The Slow Burn Of The Taliban: Recent Rash Of Attacks Leave Scores Dead In Afghanistan

An estimated 40 Taliban fighters have been killed by Afghan security forces in the southern Helmand in a gun fight that lasted for 12 hours, according to Aljazeera.

Insurgents attacked a market in the central Gereshk district on the morning of Friday the August 4th, Afghan news outlet TOLOnews reported. The attack came after a particularly bloody week, telling of the diminishing capacity of the Afghan security forces to check spreading Taliban encroachment. The day prior, five security officials were killed in a car bombing near an Afghan forces checkpoint in the same district. The Taliban later claimed the attack.

On the same day, Taliban assaulted in the Kabul district that killed one NATO soldier and wounded six Afghan security personnel. The Taliban have reasserted their grip on the Helmand province since the U.S. led coalition troops withdrew from the province three years ago, leaving Afghan security forces desperate for support and without the capacity to answer to the Taliban. Only a handful of cities remains free from insurgent control in the province as the death toll continues to mount. Aljazeera reported 2,531 Afghan security forces were killed in the first four months of 2017.

The Trump administration has provided no answer as to whether greater support will be given to Afghanistan. A surge of 4,000 addition U.S. troops were expected to have been approved in 2017, the first since 2011, but indecision and incompetence from within the U.S. administration has left Afghanistan hanging. President Trump questioned “why we’ve been there 17 years,” according to the Guardian. It is America’s longest war, and one which looks unlikely they’ll win.

The questionable U.S. motivation for entering Afghanistan remains, but for all the years of combat, America has yet to provide a legitimate answer as to how to provide the best help. There is no room to remiss on Afghanistan pre-invasion, nor how a theoretical non-military track of American foreign policy could have benefited the region in 2003. The present reality remains: America did lead the NATO coalition, and now here they are 17 years later-failing to fulfil the obligation to the civilian population in the same time they entered the country.

The length of the war presents new ideological challenges. A former presidential envoy to Helmand, Abdul Jabbar Qahraman notes the ideological shift: “…the next generation will join the Taliban. The insurgency used to be mostly a business. Now it’s also about revenge.”

The incapacity of the Afghan state, evidenced by an empty government school in Helmand, is in stark contrast to the new mosques funded by private businessmen, built as Taliban madrasahs.
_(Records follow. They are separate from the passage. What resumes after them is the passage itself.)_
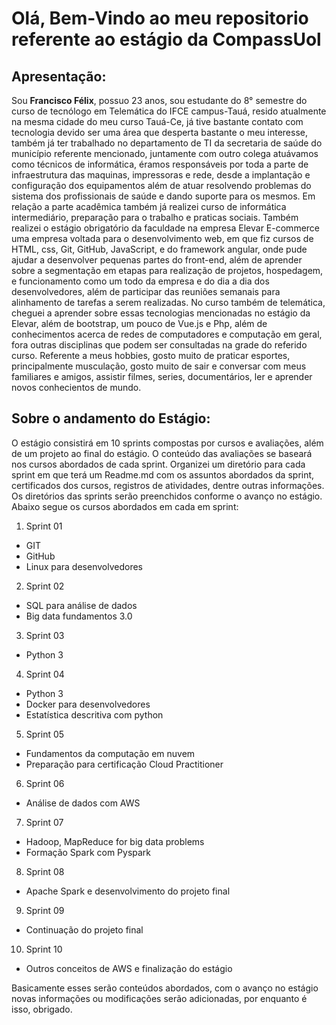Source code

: # Olá, Bem-Vindo ao meu repositorio referente ao estágio da CompassUol
## Apresentação:
Sou **Francisco Félix**, possuo 23 anos, sou estudante do 8° semestre do curso de tecnólogo em Telemática do IFCE campus-Tauá, resido atualmente na mesma cidade do meu curso Tauá-Ce, já tive bastante contato com tecnologia devido ser uma área que desperta bastante o meu interesse, também já ter trabalhado no departamento de TI da secretaria de saúde do município referente mencionado, juntamente com outro colega atuávamos como técnicos de informática, éramos responsáveis por toda a parte de infraestrutura das maquinas, impressoras e rede, desde a implantação e configuração dos equipamentos além de atuar resolvendo problemas do sistema dos profissionais de saúde e dando suporte para os mesmos. Em relação a parte acadêmica também já realizei curso de informática intermediário, preparação para o trabalho e praticas sociais. Também realizei o estágio obrigatório da faculdade na empresa Elevar E-commerce uma empresa voltada para o desenvolvimento web, em que fiz cursos de HTML, css, Git, GitHub, JavaScript, e do framework angular, onde pude ajudar a desenvolver pequenas partes do front-end, além de aprender sobre a segmentação em etapas para realização de projetos, hospedagem, e funcionamento como um todo da empresa e do dia a dia dos desenvolvedores, além de participar das reuniões semanais para alinhamento de tarefas a serem realizadas. No curso também de telemática, cheguei a aprender sobre essas tecnologias mencionadas no estágio da Elevar, além de bootstrap, um pouco de Vue.js e Php, além de conhecimentos acerca de redes de computadores e computação em geral, fora outras disciplinas que podem ser consultadas na grade do referido curso. Referente a meus hobbies, gosto muito de praticar esportes, principalmente musculação, gosto muito de sair e conversar com meus familiares e amigos, assistir filmes, series, documentários, ler e aprender novos conhecientos de mundo.

## Sobre o andamento do Estágio:
O estágio consistirá em 10 sprints compostas por cursos e avaliações, além de um projeto ao final do estágio. O conteúdo das avaliações se baseará nos cursos abordados de cada sprint. Organizei um diretório para cada sprint em que terá um Readme.md com os assuntos abordados da sprint, certificados dos cursos, registros de atividades, dentre outras informações. Os diretórios das sprints serão preenchidos conforme o avanço no estágio. Abaixo segue os cursos abordados em cada em sprint:

1. Sprint 01
* GIT
* GitHub
* Linux para desenvolvedores
2. Sprint 02
* SQL para análise de dados
* Big data fundamentos 3.0
3. Sprint 03
* Python 3
4. Sprint 04
* Python 3
* Docker para desenvolvedores 
* Estatística descritiva com python 
5. Sprint 05
* Fundamentos da computação em nuvem
* Preparação para certificação Cloud Practitioner 
6. Sprint 06
* Análise de dados com AWS
7. Sprint 07
* Hadoop, MapReduce for big data problems
* Formação Spark com Pyspark
8. Sprint 08
* Apache Spark e desenvolvimento do projeto final
9. Sprint 09
* Continuação do projeto final
10. Sprint 10
* Outros conceitos de AWS e finalização do estágio

Basicamente esses serão conteúdos abordados, com o avanço no estágio novas informações ou modificações serão adicionadas, por enquanto é isso, obrigado.


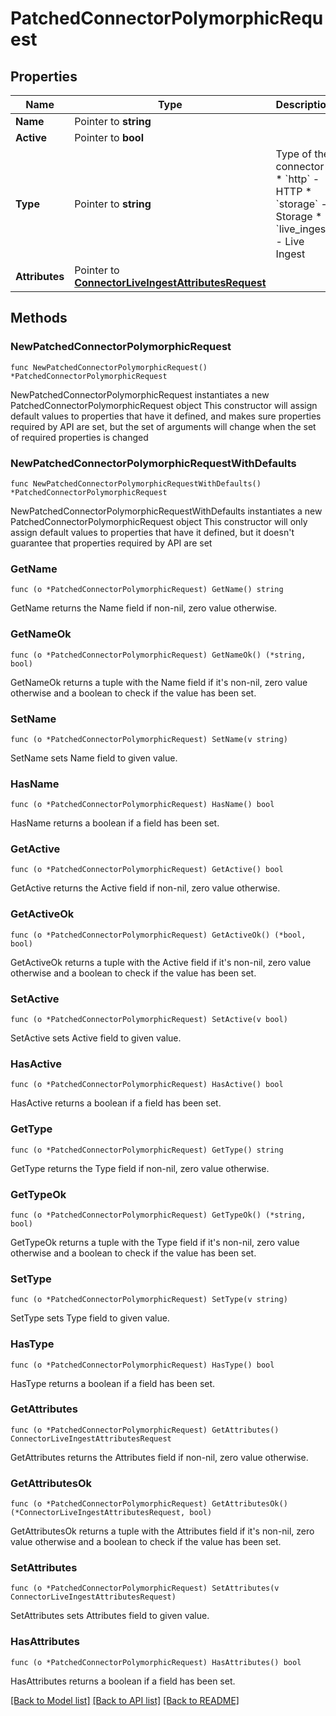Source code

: # PatchedConnectorPolymorphicRequest

## Properties

Name | Type | Description | Notes
------------ | ------------- | ------------- | -------------
**Name** | Pointer to **string** |  | [optional] 
**Active** | Pointer to **bool** |  | [optional] 
**Type** | Pointer to **string** | Type of the connector  * &#x60;http&#x60; - HTTP * &#x60;storage&#x60; - Storage * &#x60;live_ingest&#x60; - Live Ingest | [optional] 
**Attributes** | Pointer to [**ConnectorLiveIngestAttributesRequest**](ConnectorLiveIngestAttributesRequest.md) |  | [optional] 

## Methods

### NewPatchedConnectorPolymorphicRequest

`func NewPatchedConnectorPolymorphicRequest() *PatchedConnectorPolymorphicRequest`

NewPatchedConnectorPolymorphicRequest instantiates a new PatchedConnectorPolymorphicRequest object
This constructor will assign default values to properties that have it defined,
and makes sure properties required by API are set, but the set of arguments
will change when the set of required properties is changed

### NewPatchedConnectorPolymorphicRequestWithDefaults

`func NewPatchedConnectorPolymorphicRequestWithDefaults() *PatchedConnectorPolymorphicRequest`

NewPatchedConnectorPolymorphicRequestWithDefaults instantiates a new PatchedConnectorPolymorphicRequest object
This constructor will only assign default values to properties that have it defined,
but it doesn't guarantee that properties required by API are set

### GetName

`func (o *PatchedConnectorPolymorphicRequest) GetName() string`

GetName returns the Name field if non-nil, zero value otherwise.

### GetNameOk

`func (o *PatchedConnectorPolymorphicRequest) GetNameOk() (*string, bool)`

GetNameOk returns a tuple with the Name field if it's non-nil, zero value otherwise
and a boolean to check if the value has been set.

### SetName

`func (o *PatchedConnectorPolymorphicRequest) SetName(v string)`

SetName sets Name field to given value.

### HasName

`func (o *PatchedConnectorPolymorphicRequest) HasName() bool`

HasName returns a boolean if a field has been set.

### GetActive

`func (o *PatchedConnectorPolymorphicRequest) GetActive() bool`

GetActive returns the Active field if non-nil, zero value otherwise.

### GetActiveOk

`func (o *PatchedConnectorPolymorphicRequest) GetActiveOk() (*bool, bool)`

GetActiveOk returns a tuple with the Active field if it's non-nil, zero value otherwise
and a boolean to check if the value has been set.

### SetActive

`func (o *PatchedConnectorPolymorphicRequest) SetActive(v bool)`

SetActive sets Active field to given value.

### HasActive

`func (o *PatchedConnectorPolymorphicRequest) HasActive() bool`

HasActive returns a boolean if a field has been set.

### GetType

`func (o *PatchedConnectorPolymorphicRequest) GetType() string`

GetType returns the Type field if non-nil, zero value otherwise.

### GetTypeOk

`func (o *PatchedConnectorPolymorphicRequest) GetTypeOk() (*string, bool)`

GetTypeOk returns a tuple with the Type field if it's non-nil, zero value otherwise
and a boolean to check if the value has been set.

### SetType

`func (o *PatchedConnectorPolymorphicRequest) SetType(v string)`

SetType sets Type field to given value.

### HasType

`func (o *PatchedConnectorPolymorphicRequest) HasType() bool`

HasType returns a boolean if a field has been set.

### GetAttributes

`func (o *PatchedConnectorPolymorphicRequest) GetAttributes() ConnectorLiveIngestAttributesRequest`

GetAttributes returns the Attributes field if non-nil, zero value otherwise.

### GetAttributesOk

`func (o *PatchedConnectorPolymorphicRequest) GetAttributesOk() (*ConnectorLiveIngestAttributesRequest, bool)`

GetAttributesOk returns a tuple with the Attributes field if it's non-nil, zero value otherwise
and a boolean to check if the value has been set.

### SetAttributes

`func (o *PatchedConnectorPolymorphicRequest) SetAttributes(v ConnectorLiveIngestAttributesRequest)`

SetAttributes sets Attributes field to given value.

### HasAttributes

`func (o *PatchedConnectorPolymorphicRequest) HasAttributes() bool`

HasAttributes returns a boolean if a field has been set.


[[Back to Model list]](../README.md#documentation-for-models) [[Back to API list]](../README.md#documentation-for-api-endpoints) [[Back to README]](../README.md)


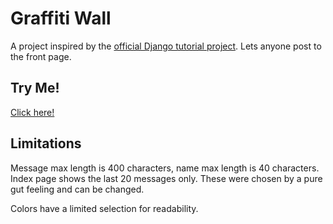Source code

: # Graffiti Wall
A project inspired by the [official Django tutorial project](https://docs.djangoproject.com/en/2.0/intro/tutorial01/). Lets anyone post to the front page.

## Try Me!
[Click here!](http://graffiti.codelioness.com/wall/)

## Limitations
Message max length is 400 characters, name max length is 40 characters. Index page shows the last 20 messages only. These were chosen by a pure gut feeling and can be changed.

Colors have a limited selection for readability.

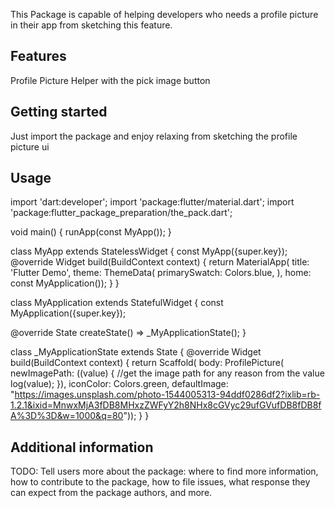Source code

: <!--
This README describes the package. If you publish this package to pub.dev,
this README's contents appear on the landing page for your package.

For information about how to write a good package README, see the guide for
[writing package pages](https://dart.dev/guides/libraries/writing-package-pages).

For general information about developing packages, see the Dart guide for
[creating packages](https://dart.dev/guides/libraries/create-library-packages)
and the Flutter guide for
[developing packages and plugins](https://flutter.dev/developing-packages).
-->

This Package is capable of helping developers who needs a profile picture in their app from sketching this feature.
## Features

Profile Picture Helper with the pick image button

## Getting started

Just import the package and enjoy relaxing from sketching the profile picture ui

## Usage
import 'dart:developer';
import 'package:flutter/material.dart';
import 'package:flutter_package_preparation/the_pack.dart';

void main() {
  runApp(const MyApp());
}

class MyApp extends StatelessWidget {
  const MyApp({super.key});
  @override
  Widget build(BuildContext context) {
    return MaterialApp(
        title: 'Flutter Demo',
        theme: ThemeData(
          primarySwatch: Colors.blue,
        ),
        home: const MyApplication());
  }
}

class MyApplication extends StatefulWidget {
  const MyApplication({super.key});

  @override
  State<MyApplication> createState() => _MyApplicationState();
}

class _MyApplicationState extends State<MyApplication> {
  @override
  Widget build(BuildContext context) {
    return Scaffold(
        body: ProfilePicture(
            newImagePath: ((value) {
              //get the image path for any reason from the value
              log(value);
            }),
            iconColor: Colors.green,
            defaultImage:
                "https://images.unsplash.com/photo-1544005313-94ddf0286df2?ixlib=rb-1.2.1&ixid=MnwxMjA3fDB8MHxzZWFyY2h8NHx8cGVyc29ufGVufDB8fDB8fA%3D%3D&w=1000&q=80"));
  }
}


## Additional information

TODO: Tell users more about the package: where to find more information, how to
contribute to the package, how to file issues, what response they can expect
from the package authors, and more.
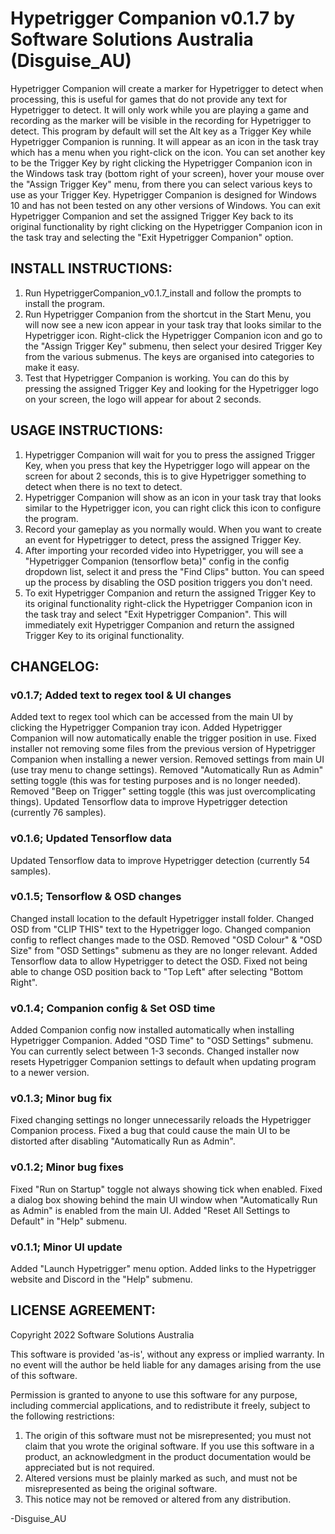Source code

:# Hypetrigger Companion v0.1.7 by Software Solutions Australia (Disguise_AU)

Hypetrigger Companion will create a marker for Hypetrigger to detect when processing, this is useful for games that do not provide any text for Hypetrigger to detect.
It will only work while you are playing a game and recording as the marker will be visible in the recording for Hypetrigger to detect.
This program by default will set the Alt key as a Trigger Key while Hypetrigger Companion is running.
It will appear as an icon in the task tray which has a menu when you right-click on the icon.
You can set another key to be the Trigger Key by right clicking the Hypetrigger Companion icon in the Windows task tray (bottom right of your screen), 
hover your mouse over the "Assign Trigger Key" menu, from there you can select various keys to use as your Trigger Key.
Hypetrigger Companion is designed for Windows 10 and has not been tested on any other versions of Windows.
You can exit Hypetrigger Companion and set the assigned Trigger Key back to its original functionality by right clicking on the Hypetrigger Companion icon in the task tray and selecting the "Exit Hypetrigger Companion" option.


## INSTALL INSTRUCTIONS:
1. Run HypetriggerCompanion_v0.1.7_install and follow the prompts to install the program.
2. Run Hypetrigger Companion from the shortcut in the Start Menu, you will now see a new icon appear in your task tray that looks similar to the Hypetrigger icon.
Right-click the Hypetrigger Companion icon and go to the "Assign Trigger Key" submenu, then select your desired Trigger Key from the various submenus. The keys are organised into categories to make it easy.
3. Test that Hypetrigger Companion is working. You can do this by pressing the assigned Trigger Key and looking for the Hypetrigger logo on your screen, the logo will appear for about 2 seconds.


## USAGE INSTRUCTIONS:
1. Hypetrigger Companion will wait for you to press the assigned Trigger Key, when you press that key the Hypetrigger logo will appear on the screen for about 2 seconds, this is to give Hypetrigger something to detect when there is no text to detect.
2. Hypetrigger Companion will show as an icon in your task tray that looks similar to the Hypetrigger icon, you can right click this icon to configure the program.
3. Record your gameplay as you normally would. When you want to create an event for Hypetrigger to detect, press the assigned Trigger Key.
4. After importing your recorded video into Hypetrigger, you will see a "Hypetrigger Companion (tensorflow beta)" config in the config dropdown list, select it and press the "Find Clips" button. You can speed up the process by disabling the OSD position triggers you don't need.
5. To exit Hypetrigger Companion and return the assigned Trigger Key to its original functionality right-click the Hypetrigger Companion icon in the task tray and select "Exit Hypetrigger Companion".
This will immediately exit Hypetrigger Companion and return the assigned Trigger Key to its original functionality.


## CHANGELOG:

### v0.1.7; Added text to regex tool & UI changes
Added text to regex tool which can be accessed from the main UI by clicking the Hypetrigger Companion tray icon.
Added Hypetrigger Companion will now automatically enable the trigger position in use.
Fixed installer not removing some files from the previous version of Hypetrigger Companion when installing a newer version.
Removed settings from main UI (use tray menu to change settings).
Removed "Automatically Run as Admin" setting toggle (this was for testing purposes and is no longer needed).
Removed "Beep on Trigger" setting toggle (this was just overcomplicating things).
Updated Tensorflow data to improve Hypetrigger detection (currently 76 samples).

### v0.1.6; Updated Tensorflow data 
Updated Tensorflow data to improve Hypetrigger detection (currently 54 samples).

### v0.1.5; Tensorflow & OSD changes
Changed install location to the default Hypetrigger install folder.
Changed OSD from "CLIP THIS" text to the Hypetrigger logo.
Changed companion config to reflect changes made to the OSD.
Removed "OSD Colour" & "OSD Size" from "OSD Settings" submenu as they are no longer relevant.
Added Tensorflow data to allow Hypetrigger to detect the OSD.
Fixed not being able to change OSD position back to "Top Left" after selecting "Bottom Right".

### v0.1.4; Companion config & Set OSD time
Added Companion config now installed automatically when installing Hypetrigger Companion.
Added "OSD Time" to "OSD Settings" submenu. You can currently select between 1-3 seconds.
Changed installer now resets Hypetrigger Companion settings to default when updating program to a newer version.

### v0.1.3; Minor bug fix
Fixed changing settings no longer unnecessarily reloads the Hypetrigger Companion process.
Fixed a bug that could cause the main UI to be distorted after disabling "Automatically Run as Admin".

### v0.1.2; Minor bug fixes
Fixed "Run on Startup" toggle not always showing tick when enabled.
Fixed a dialog box showing behind the main UI window when "Automatically Run as Admin" is enabled from the main UI.
Added "Reset All Settings to Default" in "Help" submenu.

### v0.1.1; Minor UI update
Added "Launch Hypetrigger" menu option.
Added links to the Hypetrigger website and Discord in the "Help" submenu.


## LICENSE AGREEMENT:

Copyright 2022 Software Solutions Australia

This software is provided 'as-is', without any express or implied warranty. In no event will the author be held liable for any damages arising from the use of this software.

Permission is granted to anyone to use this software for any purpose, including commercial applications, and to redistribute it freely, subject to the following restrictions:

1. The origin of this software must not be misrepresented; you must not claim that you wrote the original software.
   If you use this software in a product, an acknowledgment in the product documentation would be appreciated but is not required.
2. Altered versions must be plainly marked as such, and must not be misrepresented as being the original software.
3. This notice may not be removed or altered from any distribution.


-Disguise_AU
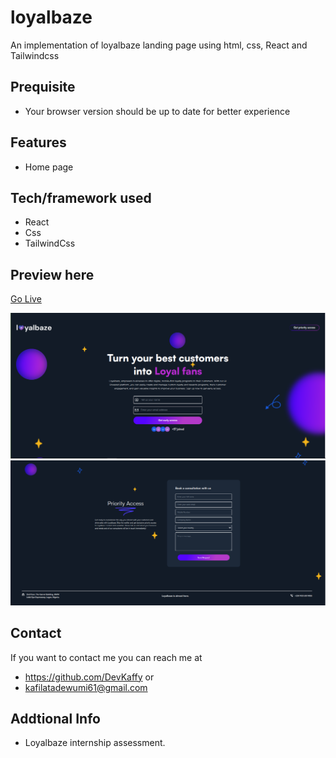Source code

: # loyalbaze
An implementation of loyalbaze landing page using html, css, React and Tailwindcss

## Prequisite
- Your browser version should be up to date for better experience

## Features
- Home page

## Tech/framework used
- React
- Css
- TailwindCss

## Preview here
[Go Live](https://loyal-baze.netlify.app/)

![screenshot](/public/loyalbaze-herosection.png)
![screenshot](/public//section-two.png)

## Contact
If you want to contact me you can reach me at
- https://github.com/DevKaffy or
- kafilatadewumi61@gmail.com

## Addtional Info
- Loyalbaze internship assessment.
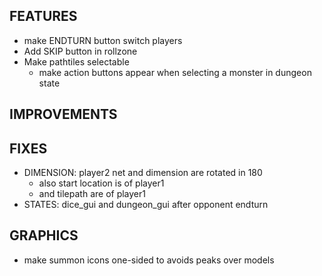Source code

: ## FEATURES
- make ENDTURN button switch players
- Add SKIP button in rollzone
- Make pathtiles selectable
    - make action buttons appear when selecting a monster in dungeon state

## IMPROVEMENTS

## FIXES
- DIMENSION: player2 net and dimension are rotated in 180
    - also start location is of player1
    - and tilepath are of player1
- STATES: dice_gui and dungeon_gui after opponent endturn

## GRAPHICS
- make summon icons one-sided to avoids peaks over models
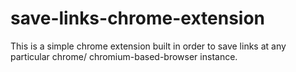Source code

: # save-links-chrome-extension
This is a simple chrome extension built in order to save links at any particular chrome/ chromium-based-browser instance.
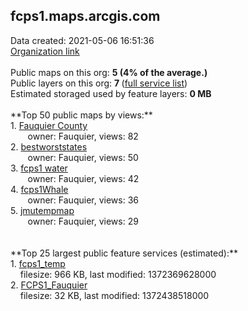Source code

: <h2>fcps1.maps.arcgis.com</h2> Data created: 2021-05-06 16:51:36 <br /><a target='new' href='https://fcps1.maps.arcgis.com'>Organization link</a><br /><br />Public maps on this org: <b>5 (4% of the average.)</b><br />Public layers on this org: <b>7 </b>(<a target='new' href='https://services.arcgis.com/FuliQO1myvTp48c7/ArcGIS/rest/services'>full service list</a>)<br />Estimated storaged used by feature layers: <b>0 MB</b><br /><br />**Top 50 public maps by views:**<br />  1. <a target='new' href='https://www.arcgis.com/home/item.html?id=8cce75bd126b447a98ad1c1ef8afef28'>Fauquier County</a> <br />  &nbsp;&nbsp;&nbsp;&nbsp; &nbsp;&nbsp;owner: Fauquier, views: 82<br />  2. <a target='new' href='https://www.arcgis.com/home/item.html?id=bc10bff72edc414c90e8cd34a7c82611'>bestworststates</a> <br />  &nbsp;&nbsp;&nbsp;&nbsp; &nbsp;&nbsp;owner: Fauquier, views: 50<br />  3. <a target='new' href='https://www.arcgis.com/home/item.html?id=be741cda3da14cff92c4a9f76ca7df62'>fcps1 water</a> <br />  &nbsp;&nbsp;&nbsp;&nbsp; &nbsp;&nbsp;owner: Fauquier, views: 42<br />  4. <a target='new' href='https://www.arcgis.com/home/item.html?id=b8501fc21f454718b8dd302eed09a8ed'>fcps1Whale</a> <br />  &nbsp;&nbsp;&nbsp;&nbsp; &nbsp;&nbsp;owner: Fauquier, views: 36<br />  5. <a target='new' href='https://www.arcgis.com/home/item.html?id=ca225d75a4894bdab197c1000382ba04'>jmutempmap</a> <br />  &nbsp;&nbsp;&nbsp;&nbsp; &nbsp;&nbsp;owner: Fauquier, views: 29<br /><br /><br />**Top 25 largest public feature services (estimated):**<br /> 1. <a target='new' href='https://www.arcgis.com/home/item.html?id=c33829c1d71d4ee18134a5b0daff2c88'>fcps1_temp</a><br /> &nbsp;&nbsp;&nbsp;&nbsp;filesize: 966 KB, last modified: 1372369628000<br /> 2. <a target='new' href='https://www.arcgis.com/home/item.html?id=8dfceeb302f641239fc8a1279dcdd3cc'>FCPS1_Fauquier</a><br /> &nbsp;&nbsp;&nbsp;&nbsp;filesize: 32 KB, last modified: 1372438518000<br />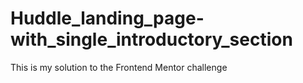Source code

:# Huddle_landing_page-with_single_introductory_section
This is my solution to the Frontend Mentor challenge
The effect is clear on civilians: adult women are invisible in Taliban controlled provinces, as Afghan security forces falter. There is no means for girls to seek education. As well, suspected suicide among women in Taliban controlled regions are on the rise, according to the Guardian. Local security forces left hanging after the rapid U.S. withdrawal (only a third received their salary according to the Guardian) , have very little ways to make the ends meet: when the insurgents arrive, men either flee the area, or join. According to Haji Baz Gul (1,500 strong unit commander against the Taliban in Helmand), the Taliban is winning both land and support due to the collapse of American support.

The country is tired after 17 years of war and only to result in a regression on women and civil rights. Hostilities are futile to achieve peace. A peace negotiation between Afghan state and the Taliban seems to be the only viable option for enduring peace, as many fighting the Taliban have noted. How just this would be remains unclear, however, as women continue to be targeted under the insurgent interpretation of Sharia law. There is nowhere else for Afghans to flee to. NATO’s obligation to support the Afghan state, through capacity building, resources, and asking mediation, is clearer than ever.